Activist New York, Ongoing
Activist New York explores the drama of social activism in New York City from the 17th century right up to the present. In a town renowned for its in-your-face persona, citizens of the city have banded together on issues as diverse as historic preservation, civil rights, wages, sexual orientation, and religious freedom. Using artifacts, photographs, audio and visual presentations, as well as interactive components that seek to tell the entire story of activism in the five boroughs,
Timescapes: A Multimedia Portrait of New York, Ongoing
Timescapes, an engrossing 22-minute multimedia experience, traces the growth of New York City from a settlement of a few hundred Europeans, Africans, and Native Americans to its present status as one of the world’s great cities. Created by Jake Barton of Local Projects and James Sanders, co-writer of the PBS series New York: A Documentary History, and narrated by actor Stanley Tucci, the film features animated maps and archival photographs, prints, and paintings from the Museum’s collections.

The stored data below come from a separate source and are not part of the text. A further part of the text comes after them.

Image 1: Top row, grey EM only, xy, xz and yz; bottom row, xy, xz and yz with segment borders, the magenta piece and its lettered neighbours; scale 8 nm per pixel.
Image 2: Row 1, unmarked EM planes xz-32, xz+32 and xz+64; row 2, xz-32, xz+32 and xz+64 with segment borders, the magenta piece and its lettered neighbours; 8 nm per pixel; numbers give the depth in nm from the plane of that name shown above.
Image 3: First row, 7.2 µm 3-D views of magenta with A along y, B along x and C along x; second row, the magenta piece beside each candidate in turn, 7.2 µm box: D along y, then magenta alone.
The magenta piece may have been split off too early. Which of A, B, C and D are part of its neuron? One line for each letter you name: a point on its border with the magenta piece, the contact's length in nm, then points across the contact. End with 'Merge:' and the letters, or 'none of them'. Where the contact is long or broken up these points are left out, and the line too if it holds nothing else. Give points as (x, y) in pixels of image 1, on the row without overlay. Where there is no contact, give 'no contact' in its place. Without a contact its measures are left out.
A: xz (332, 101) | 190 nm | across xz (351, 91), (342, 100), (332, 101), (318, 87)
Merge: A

Designing Tomorrow: America’s World’s Fairs of the 1930s, Dec 5 through Mar 31
Designing Tomorrow: America’s World’s Fairs of the 1930s showcases six Depression-era expositions that brought visions of a brighter future to tens of millions of Americans. As many Americans still waited on bread lines, fairs in Chicago (1933/34), San Diego (1935/36), Dallas (1936), Cleveland (1936/37), San Francisco (1939/40), and New York (1939/40) foretold much of what would become commonplace in postwar America–from highways and the spread of suburbia to modernist skyscrapers and products such as electric toasters, nylon stockings, and television. The fairs looked forward to an era of prosperity, when ingenuity and innovation would transform not only American cities but also the everyday lives of American citizens. Visitors will see sleek, modern furniture and appliances of the era, vintage footage from the fairs, and futuristic drawings of the New York World’s Fair’s buildings from the Museum’s collection.

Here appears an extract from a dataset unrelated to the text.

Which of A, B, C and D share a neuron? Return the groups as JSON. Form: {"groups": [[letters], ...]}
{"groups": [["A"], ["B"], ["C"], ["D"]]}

Currier & Ives and Other Winter Tales, Opens Dec 15th, 2012
Currier & Ives and Other Winter Tales presents highlights from the Museum’s exceptional collection of works by 19th-century New York’s preeminent printmakers. From 1834 to 1907, the firm of Currier & Ives produced more than a million prints for the mass market, many of them based on works by the leading artists of the day. Currier & Ives’s iconic winter scenes of skaters in Central Park, along with bucolic scenes of snow-covered small-town life, became the standard imagery for the American holiday season. Other treasures on view from the Museum’s collection bring the spirit of Currier & Ives’s winters to life, with 19th-century skating outfits, old-fashioned ice skates, and a real one horse open sleigh. Completing the wintry scene are notable paintings from the collection by New York artists, including Childe Hassam and John O’Brien Inman, depicting the distinctive light, color, and activity of old New York under the mantle of winter.
The museum is located at 1220 Fifth Ave East, Harlem. Consult their website for details: mcny.org. Opening hours: Daily 10am–6pm. Transport: Subway: 6 to 103rd St. Suggested donation: $10, seniors and students $6, children 12 and under free.
Disclosure: I am working with the museum on a project and was allowed complimentary admission.